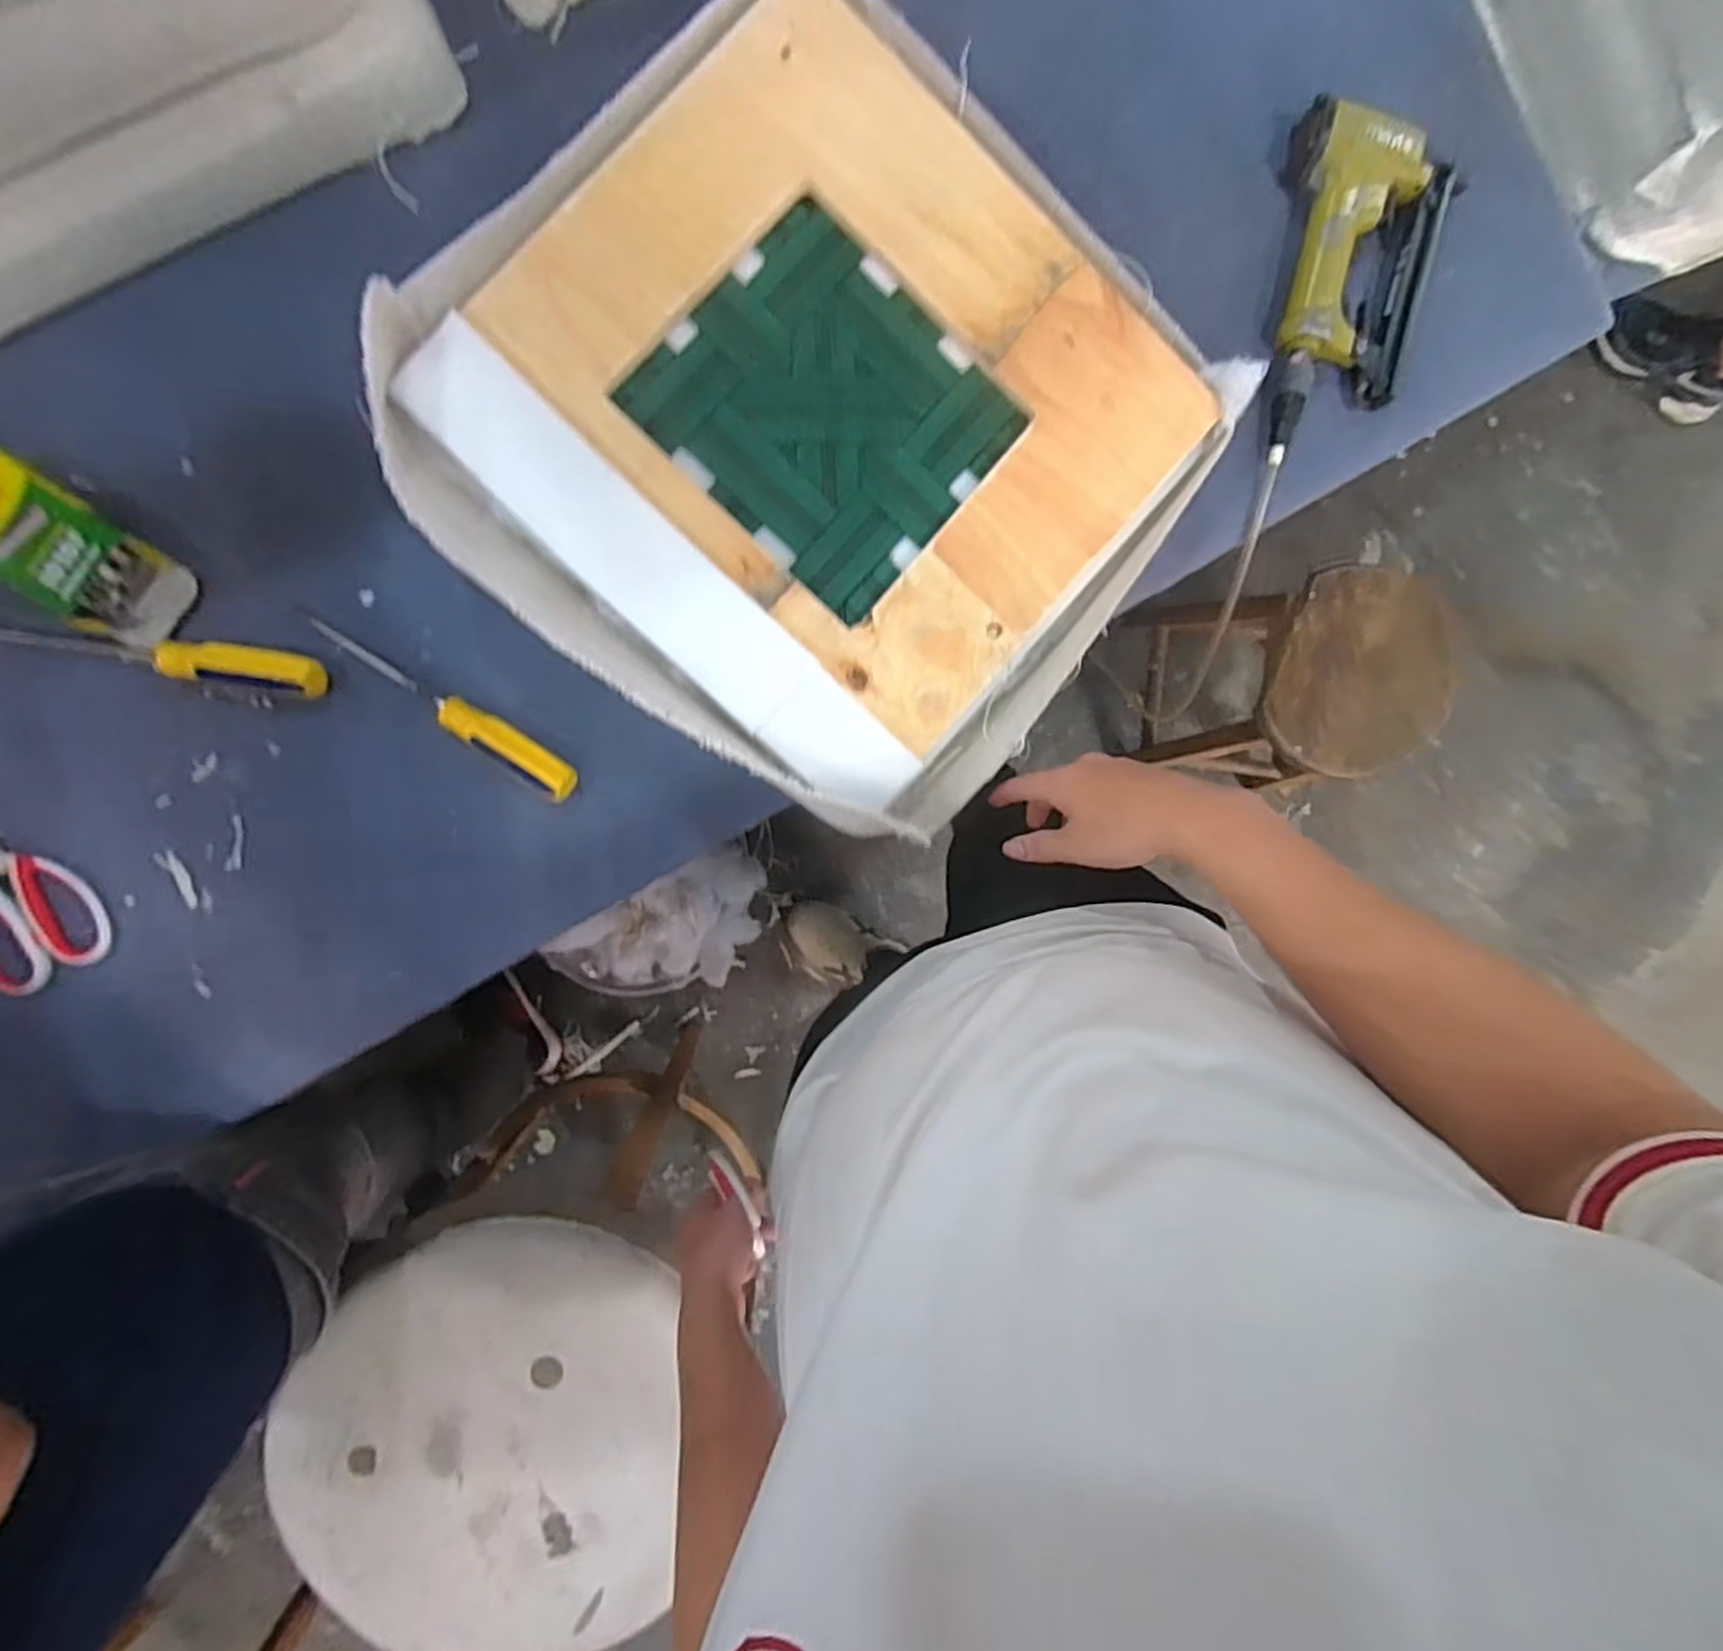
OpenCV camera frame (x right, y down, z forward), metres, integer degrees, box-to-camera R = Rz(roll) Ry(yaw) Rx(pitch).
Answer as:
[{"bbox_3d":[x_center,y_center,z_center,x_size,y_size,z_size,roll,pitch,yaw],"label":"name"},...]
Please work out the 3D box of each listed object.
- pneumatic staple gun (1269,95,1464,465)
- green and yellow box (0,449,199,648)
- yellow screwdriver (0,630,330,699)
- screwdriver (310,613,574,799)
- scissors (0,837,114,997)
[{"bbox_3d":[0.402,-0.429,0.643,0.129,0.048,0.258,5,95,-4],"label":"pneumatic staple gun"},{"bbox_3d":[-0.594,-0.201,0.589,0.158,0.032,0.078,36,92,-6],"label":"green and yellow box"},{"bbox_3d":[-0.555,-0.134,0.599,0.280,0.030,0.031,8,95,-4],"label":"yellow screwdriver"},{"bbox_3d":[-0.329,-0.095,0.618,0.233,0.025,0.031,35,92,-6],"label":"screwdriver"},{"bbox_3d":[-0.670,0.034,0.611,0.099,0.019,0.185,-25,96,-1],"label":"scissors"}]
::::::
- WHAT YOU ARE ASKED TO DO -
Output exactly the line containing "- screwdriver (310,613,574,799)" together with every line after it, ending at the final line of the entries.

- REPLY -
- screwdriver (310,613,574,799)
- scissors (0,837,114,997)
[{"bbox_3d":[0.402,-0.429,0.643,0.129,0.048,0.258,5,95,-4],"label":"pneumatic staple gun"},{"bbox_3d":[-0.594,-0.201,0.589,0.158,0.032,0.078,36,92,-6],"label":"green and yellow box"},{"bbox_3d":[-0.555,-0.134,0.599,0.280,0.030,0.031,8,95,-4],"label":"yellow screwdriver"},{"bbox_3d":[-0.329,-0.095,0.618,0.233,0.025,0.031,35,92,-6],"label":"screwdriver"},{"bbox_3d":[-0.670,0.034,0.611,0.099,0.019,0.185,-25,96,-1],"label":"scissors"}]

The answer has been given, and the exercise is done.